The next morning, the Vanderbilt estate makes Eastmoor look like a guest house.
It is a sprawling, Gatsby-esque mansion with a lawn that rolls down to a private beach. The brunch is set up on a limestone terrace overlooking the water. It is a sea of pastels, wide-brimmed hats, and judgmental stares.
I am wearing a floral Zimmermann dress Savvy packed for me. When I put it on this morning, watching myself in the mirror while Brooks shaved, it gave me the sort of confidence I could move through the day in. Structured where it matters. Soft where it's allowed to be.
"Aggressive floral," Savvy had called it in her note. "Not passive floral. Dominate the garden."
I clutch Brooks's arm like a lifeline as we walk through the French doors onto the terrace.
"Relax," Brooks murmurs, leaning down to my ear. "You're gripping my bicep like you're trying to cut off circulation."
"And checking for muscle tone. Gotta make sure the investment is maintaining value."
Brooks snorts. "Investment is secure. Just breathe. Smile. Don't eat the quiche."
We circulate. I switch into professional mode. I smile until my face hurts. I charm a senator by asking about his golf handicap. I discuss the humidity with a hedge fund manager.

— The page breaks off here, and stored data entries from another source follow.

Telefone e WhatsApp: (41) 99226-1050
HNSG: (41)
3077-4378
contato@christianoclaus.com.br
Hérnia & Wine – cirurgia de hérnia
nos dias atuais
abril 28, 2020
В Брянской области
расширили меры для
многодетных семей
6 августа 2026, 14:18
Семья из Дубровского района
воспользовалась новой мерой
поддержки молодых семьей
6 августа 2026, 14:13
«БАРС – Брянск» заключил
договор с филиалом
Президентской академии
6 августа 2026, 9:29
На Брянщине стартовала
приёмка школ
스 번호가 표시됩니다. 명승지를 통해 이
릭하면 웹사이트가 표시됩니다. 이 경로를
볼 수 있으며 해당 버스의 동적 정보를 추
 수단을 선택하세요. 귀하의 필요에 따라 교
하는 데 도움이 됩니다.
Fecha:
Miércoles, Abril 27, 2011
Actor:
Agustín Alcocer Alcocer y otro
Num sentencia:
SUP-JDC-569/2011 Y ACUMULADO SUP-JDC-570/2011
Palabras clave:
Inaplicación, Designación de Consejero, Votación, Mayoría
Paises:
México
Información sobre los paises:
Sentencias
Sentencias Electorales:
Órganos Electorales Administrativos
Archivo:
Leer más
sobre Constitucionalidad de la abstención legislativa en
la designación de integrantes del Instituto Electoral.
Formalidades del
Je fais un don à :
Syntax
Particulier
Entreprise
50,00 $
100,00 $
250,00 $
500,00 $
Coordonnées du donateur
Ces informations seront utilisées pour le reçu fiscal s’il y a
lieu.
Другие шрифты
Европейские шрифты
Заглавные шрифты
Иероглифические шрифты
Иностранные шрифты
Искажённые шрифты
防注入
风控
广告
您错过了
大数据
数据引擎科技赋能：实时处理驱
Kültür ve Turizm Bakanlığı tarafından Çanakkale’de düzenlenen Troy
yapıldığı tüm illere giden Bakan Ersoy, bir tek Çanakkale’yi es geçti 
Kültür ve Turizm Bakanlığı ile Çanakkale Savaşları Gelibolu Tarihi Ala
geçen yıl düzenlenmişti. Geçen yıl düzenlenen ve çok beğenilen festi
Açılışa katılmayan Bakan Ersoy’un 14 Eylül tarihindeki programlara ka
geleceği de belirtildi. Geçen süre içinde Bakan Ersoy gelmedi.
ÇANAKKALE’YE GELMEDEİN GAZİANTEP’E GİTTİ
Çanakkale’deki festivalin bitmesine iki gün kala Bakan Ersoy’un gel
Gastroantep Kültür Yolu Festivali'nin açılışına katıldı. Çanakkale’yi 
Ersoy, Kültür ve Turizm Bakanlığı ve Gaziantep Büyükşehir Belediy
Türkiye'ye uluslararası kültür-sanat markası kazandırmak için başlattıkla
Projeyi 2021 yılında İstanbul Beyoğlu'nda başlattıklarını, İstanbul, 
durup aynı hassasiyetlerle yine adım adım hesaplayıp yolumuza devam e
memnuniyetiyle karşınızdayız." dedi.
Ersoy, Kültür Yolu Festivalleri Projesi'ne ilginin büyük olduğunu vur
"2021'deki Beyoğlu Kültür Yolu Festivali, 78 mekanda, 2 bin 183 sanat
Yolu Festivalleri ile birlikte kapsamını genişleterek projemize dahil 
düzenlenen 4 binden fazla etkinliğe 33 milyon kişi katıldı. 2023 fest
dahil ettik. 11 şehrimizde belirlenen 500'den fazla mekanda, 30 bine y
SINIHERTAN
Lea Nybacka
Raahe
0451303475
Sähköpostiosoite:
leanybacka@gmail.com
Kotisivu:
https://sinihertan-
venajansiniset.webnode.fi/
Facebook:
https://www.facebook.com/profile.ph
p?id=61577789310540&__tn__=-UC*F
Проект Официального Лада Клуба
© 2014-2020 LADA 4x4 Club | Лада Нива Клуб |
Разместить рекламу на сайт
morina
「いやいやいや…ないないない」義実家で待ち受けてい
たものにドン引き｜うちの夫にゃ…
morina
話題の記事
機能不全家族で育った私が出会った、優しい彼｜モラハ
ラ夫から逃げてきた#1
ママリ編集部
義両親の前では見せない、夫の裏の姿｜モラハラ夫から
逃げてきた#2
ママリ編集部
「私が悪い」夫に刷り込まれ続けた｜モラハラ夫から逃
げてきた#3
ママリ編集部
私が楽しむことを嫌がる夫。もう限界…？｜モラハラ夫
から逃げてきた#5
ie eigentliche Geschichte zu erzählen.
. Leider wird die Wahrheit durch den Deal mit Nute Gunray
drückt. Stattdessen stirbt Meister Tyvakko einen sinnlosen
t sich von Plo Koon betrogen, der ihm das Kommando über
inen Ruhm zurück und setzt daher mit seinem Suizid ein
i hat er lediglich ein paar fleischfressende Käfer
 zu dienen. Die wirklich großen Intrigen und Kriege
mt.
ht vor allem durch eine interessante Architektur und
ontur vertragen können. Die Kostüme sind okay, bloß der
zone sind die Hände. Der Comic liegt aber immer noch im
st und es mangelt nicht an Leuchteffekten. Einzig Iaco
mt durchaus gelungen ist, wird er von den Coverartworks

Brooks stays close, his hand warm on my lower back, guiding me through the shark tank.
Then, the waters part.
A woman steps away from the edge of the terrace, where she's clearly been observing the room.
She is tall, blonde, and so polished she looks engineered rather than raised. Her hair falls in a sleek curtain of platinum. Her skin is poreless. She wears a pale blue dress tailored to within an inch of its life.
"Brooks," she purrs.
She leans in to kiss his cheek, lingering a bit too long, her hand resting familiarly on his chest. She ignores me completely.
"We missed you at the club last week," she says, her voice a soft, cultivated drawl. "I heard you were... under the weather."
"Hello, Penelope," Brooks says politely, stepping back enough to create space. His hand tightens at my waist. "You look well."
"I'm thriving," she says. Then her ice-blue eyes shift to me. Her smile never changes, but it loses its warmth, settling on her face like a decal. "And this must be the... surprise."
"This is Ivy," Brooks says firmly. "My fiancée."
"Ivy," Penelope repeats, testing the word like it might be sour milk. "Sullivan, was it? I don't think I know the Sullivans. Are you from the Connecticut branch? Or perhaps the Newport Sullivans?"